"The whole people must take upon themselves the education of the whole people and be willing to bear the expenses of it. There should not be a district of one mile square, without a school in it, not founded by a charitable individual, but maintained at the public expense of the people themselves." -- John Adams

"No money shall be drawn from the treasury, for the benefit of any religious or theological institution." -- Indiana Constitution Article 1, Section 6.

"...no man shall be compelled to frequent or support any religious worship, place, or ministry whatsoever, nor shall be enforced, restrained, molested, or burthened in his body or goods, nor shall otherwise suffer on account of his religious opinions or belief; but that all men shall be free to profess, and by argument to maintain, their opinion in matters of religion, and that the same shall in no wise diminish enlarge, or affect their civil capacities." – Thomas Jefferson

Saturday, July 11, 2020

Listen to this - 2020 #2 - Do We Open School or Not?

Records from a data source:
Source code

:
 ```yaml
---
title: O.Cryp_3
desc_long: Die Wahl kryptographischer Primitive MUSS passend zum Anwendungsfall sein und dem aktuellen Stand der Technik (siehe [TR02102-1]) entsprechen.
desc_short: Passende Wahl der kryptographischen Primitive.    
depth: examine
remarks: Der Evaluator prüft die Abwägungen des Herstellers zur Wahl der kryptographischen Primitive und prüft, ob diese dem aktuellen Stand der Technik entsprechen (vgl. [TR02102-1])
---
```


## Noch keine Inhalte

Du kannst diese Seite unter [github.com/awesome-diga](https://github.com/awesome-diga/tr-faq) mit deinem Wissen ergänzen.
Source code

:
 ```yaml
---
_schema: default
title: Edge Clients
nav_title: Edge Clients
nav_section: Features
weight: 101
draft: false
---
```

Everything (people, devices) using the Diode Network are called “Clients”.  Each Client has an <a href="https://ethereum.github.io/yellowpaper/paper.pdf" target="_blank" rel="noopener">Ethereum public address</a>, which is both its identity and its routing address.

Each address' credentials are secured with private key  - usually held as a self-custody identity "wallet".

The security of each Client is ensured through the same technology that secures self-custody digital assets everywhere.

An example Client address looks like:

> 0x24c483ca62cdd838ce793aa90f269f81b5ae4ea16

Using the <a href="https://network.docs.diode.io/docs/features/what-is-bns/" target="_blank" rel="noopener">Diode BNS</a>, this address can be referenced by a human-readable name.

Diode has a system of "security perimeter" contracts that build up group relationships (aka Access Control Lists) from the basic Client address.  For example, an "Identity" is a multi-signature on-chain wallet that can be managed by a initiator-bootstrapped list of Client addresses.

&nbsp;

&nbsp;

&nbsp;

Work task
Answer these questions about the page of quotations:
1. In the John Adams quotation, how large a district should not be without a school?
2. Which article and section of the Indiana Constitution is quoted?
3. What date appears on the page?

Result
1. A district of one mile square.
2. Article 1, Section 6.
3. Saturday, July 11, 2020.